### WORK INSTRUCTION
Once you find the line containing "## 4.基于Json的Model层实现" in the data below, copy it and each following line exactly, up to and including the line containing "## 8.Ajax原生实现", and nothing else.

### ENTRIES SUPPLIED

════

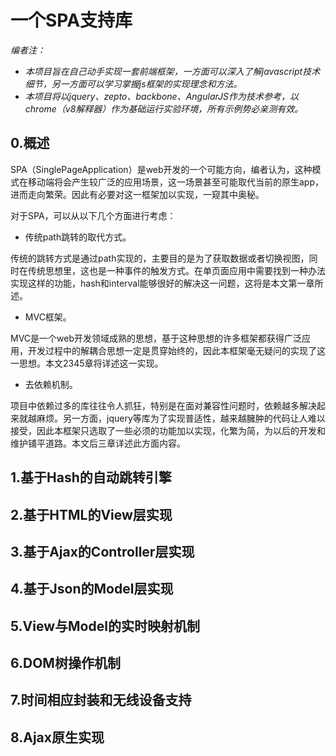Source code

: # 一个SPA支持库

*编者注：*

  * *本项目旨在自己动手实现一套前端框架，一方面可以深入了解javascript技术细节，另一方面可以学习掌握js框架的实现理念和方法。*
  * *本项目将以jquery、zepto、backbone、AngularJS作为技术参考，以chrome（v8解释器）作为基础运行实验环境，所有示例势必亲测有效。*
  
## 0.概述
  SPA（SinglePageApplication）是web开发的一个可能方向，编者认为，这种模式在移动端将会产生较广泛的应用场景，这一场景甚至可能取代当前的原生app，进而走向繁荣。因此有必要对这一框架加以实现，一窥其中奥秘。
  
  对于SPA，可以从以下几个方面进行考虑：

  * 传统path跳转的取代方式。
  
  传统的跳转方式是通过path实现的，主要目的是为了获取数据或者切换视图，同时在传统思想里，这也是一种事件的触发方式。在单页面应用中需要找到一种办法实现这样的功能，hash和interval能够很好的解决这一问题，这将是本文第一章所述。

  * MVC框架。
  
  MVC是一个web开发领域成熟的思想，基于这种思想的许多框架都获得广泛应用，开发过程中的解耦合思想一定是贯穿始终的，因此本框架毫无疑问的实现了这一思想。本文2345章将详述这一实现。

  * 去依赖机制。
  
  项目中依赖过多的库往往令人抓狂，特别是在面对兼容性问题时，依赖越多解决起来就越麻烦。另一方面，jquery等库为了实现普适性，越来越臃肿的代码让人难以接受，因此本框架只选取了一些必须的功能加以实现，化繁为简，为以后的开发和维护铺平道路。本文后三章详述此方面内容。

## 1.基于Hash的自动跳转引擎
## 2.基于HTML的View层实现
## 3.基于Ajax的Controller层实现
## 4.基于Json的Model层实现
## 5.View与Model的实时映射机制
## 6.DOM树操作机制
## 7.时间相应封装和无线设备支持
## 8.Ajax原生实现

════

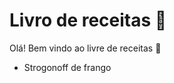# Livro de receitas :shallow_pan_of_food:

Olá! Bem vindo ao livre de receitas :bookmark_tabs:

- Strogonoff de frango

════

### ANSWER BOX
## 4.基于Json的Model层实现
## 5.View与Model的实时映射机制
## 6.DOM树操作机制
## 7.时间相应封装和无线设备支持
## 8.Ajax原生实现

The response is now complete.